12月17日(土)に「シリーズ東日本震災にまつわる科学一第6回公開講演討論会」が、京都大学基礎物理学研究所パナソニック国際交流ホールにおいて開催されました。

今回の公開講演討論会では、まず松田卓也副所長(NPO法人あいんしゅたいん副理事長・神戸大学名誉教授)が前回の公開講演討論会「原子力をめぐる問題と現状」に関して、簡単なまとめを行いました。
その内容は、真鍋雄一郎氏(大阪大学助教)による「福島原発日記~若手研究者の視点」と、伊藤英男氏(東京大学助教)による「放射線から貴方の大切な人を守る基礎知識」に関してで、真鍋氏は日本には原子炉の過酷事故の専門家が少なく、世の「専門家」が必ずしも真の意味での専門家ではないことを指摘されたこと、また伊藤氏はネットでは国際放射線防護委員会に対する誤解が蔓延しており、たとえば内部被爆を考慮していないとするウソが流布している事情を指摘されたことでした。

ついで、丹羽太貫京都大学名誉教授(国際放射線防護委員)が低線量放射線の人体への影響に関して、詳細な科学的データを元に話されました。
最近の科学的知見によれば、低線量放射線の人体への影響は、たとえば物理学者が想像するような単純なものではなく、生物は幾重もの防護機構で守られていること、しかしこれはサイエンスの話であり、原子炉をどうするかはバリューの問題であり、それがごっちゃになっているのが最近の日本の問題であることを指摘されました。
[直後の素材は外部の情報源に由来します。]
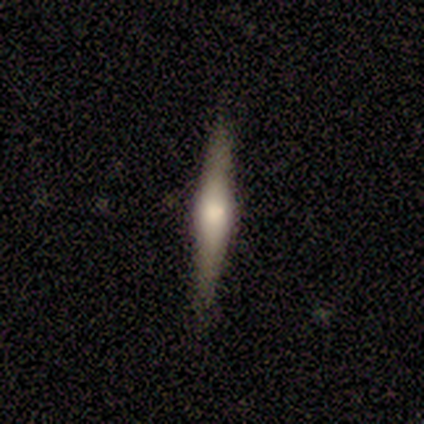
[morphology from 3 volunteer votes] A smooth galaxy with no disk features (100%) that is cigar-shaped (67%).

Vote fractions:
- Smooth or featured? smooth: 100% / featured or disk: 0% / star or artifact: 0%
- How rounded? cigar-shaped: 67% / in between: 33% / round: 0%
- Merging? none: 67% / merger: 33% / minor disturbance: 0% / major disturbance: 0%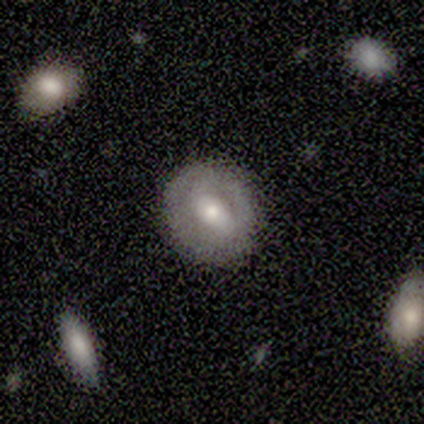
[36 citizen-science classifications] Smooth or featured: featured or disk — 67% (smooth — 33%)
Edge-on disk: no — 83% (yes — 17%)
Bar: weak — 55% (no — 30%)
Spiral arms: no — 60% (yes — 40%)
Bulge size: moderate — 45% (large — 25%)
Merging: none — 86% (minor disturbance — 11%)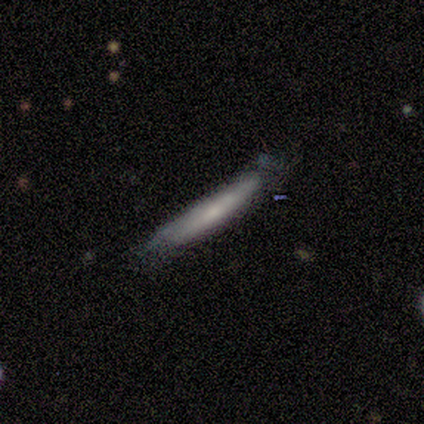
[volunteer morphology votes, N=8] A featured or disk galaxy (88%) viewed edge-on (71%) with no central bulge (60%).

Vote fractions:
- Smooth or featured? featured or disk: 88% / smooth: 12% / star or artifact: 0%
- Edge-on disk? yes: 71% / no: 29%
- Edge-on bulge? none: 60% / rounded: 40% / boxy: 0%
- Merging? none: 50% / minor disturbance: 25% / major disturbance: 25% / merger: 0%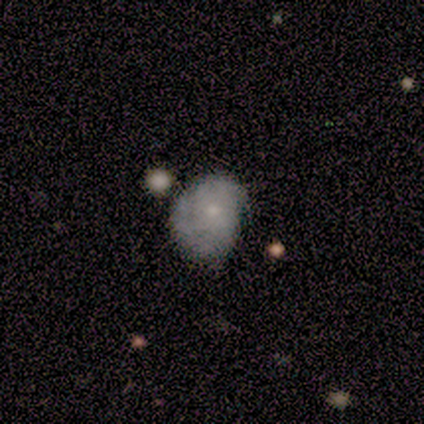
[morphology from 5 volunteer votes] Q: Smooth or featured?
A: smooth (40%); tied with: star or artifact (40%)
Q: How rounded?
A: in between (100%)
Q: Merging?
A: none (33%); tied with: minor disturbance (33%); major disturbance (33%)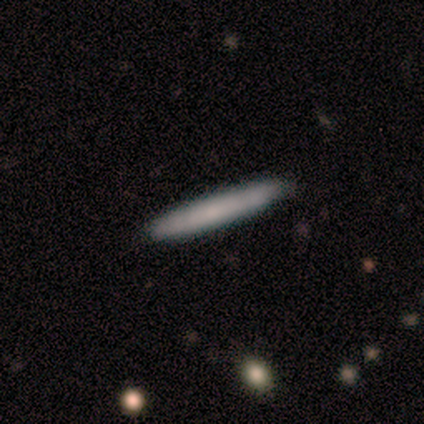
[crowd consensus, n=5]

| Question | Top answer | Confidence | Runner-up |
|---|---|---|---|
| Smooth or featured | smooth | 80% | featured or disk (20%) |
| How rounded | cigar-shaped | 100% | — |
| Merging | none | 80% | minor disturbance (20%) |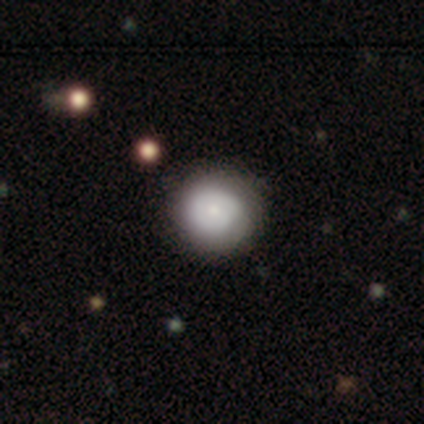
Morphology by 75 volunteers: smooth_or_featured: smooth (p=0.73) [alt: featured or disk p=0.24]
how_rounded: round (p=0.93) [alt: in between p=0.05]
merging: none (p=0.56) [alt: minor disturbance p=0.05]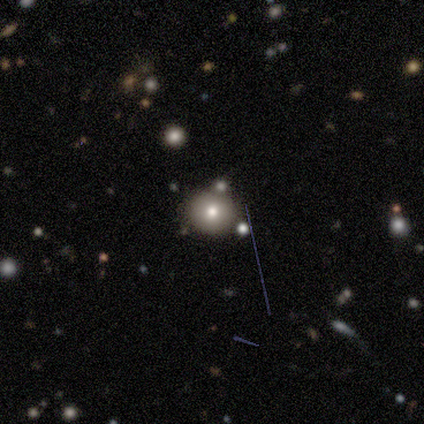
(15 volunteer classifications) Volunteers were most divided on "smooth or featured": smooth: 67%, star or artifact: 27%, featured or disk: 7%. More confident: how rounded — round (100%); merging — none (73%).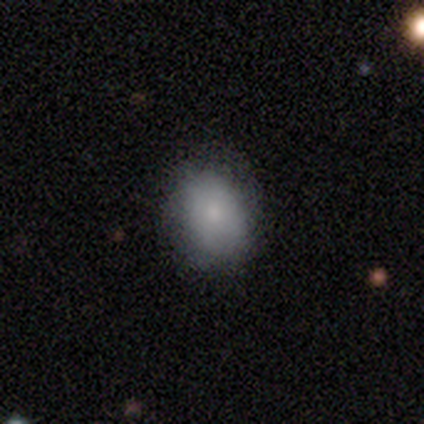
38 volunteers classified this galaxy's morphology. Smooth or featured? 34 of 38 (89%) said smooth. How rounded? 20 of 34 (59%) said in between. Merging? 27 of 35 (77%) said none.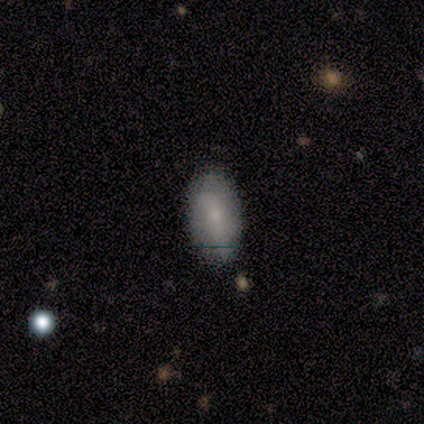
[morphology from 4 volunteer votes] Volunteers were most divided on "smooth or featured": smooth: 75%, featured or disk: 25%, star or artifact: 0%. More confident: how rounded — in between (100%); merging — none (75%).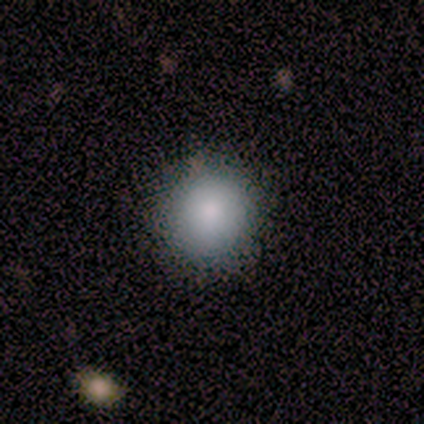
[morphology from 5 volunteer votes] Consensus on every question: smooth or featured — smooth (100%); how rounded — round (100%); merging — none (100%).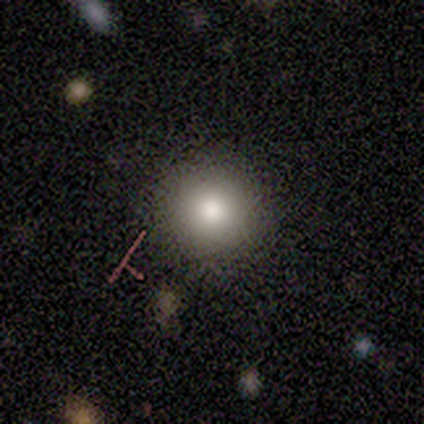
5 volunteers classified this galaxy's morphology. A smooth galaxy with no disk features (100%) that is round (100%).

Vote fractions:
- Smooth or featured? smooth: 100% / featured or disk: 0% / star or artifact: 0%
- How rounded? round: 100% / in between: 0% / cigar-shaped: 0%
- Merging? none: 100% / minor disturbance: 0% / major disturbance: 0% / merger: 0%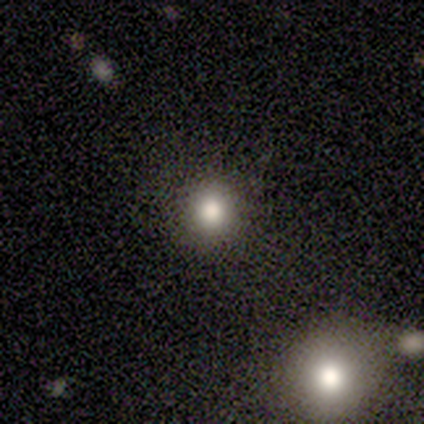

またテレビや国会で証言をした「専門家」が、知識が古く、勉強をしていないので、正確な知識を元に話しているわけではないことも指摘されました。

次に宇野賀津子氏(NPO法人あいんしゅたいん常務理事・ルイ・パスツール医学研究センター主任研究員)が、学術振興会の活動の一環として、福島県の白河市に行き、同氏の話を聞いた住民が、非常に安心して帰られたという逸話を話されました。

今回はさらに、京都大学の1回生の3人(杉野氏、伊藤氏、間浦氏)が、坂東・宇野を中心とした「低線量放射線検討会」で4月以降、毎週一度の勉強会を続けてきた成果(テーマは低線量放射線の人体への影響、風力発電、太陽光発電について)を発表しました。

休憩を挟んで行われたパネル討論では、司会松田、パネリスト丹羽、宇野、坂東昌子所長(NPO法人あいんしゅたいん理事長)で、会場からの意見も含めて白熱した議論が戦わされました。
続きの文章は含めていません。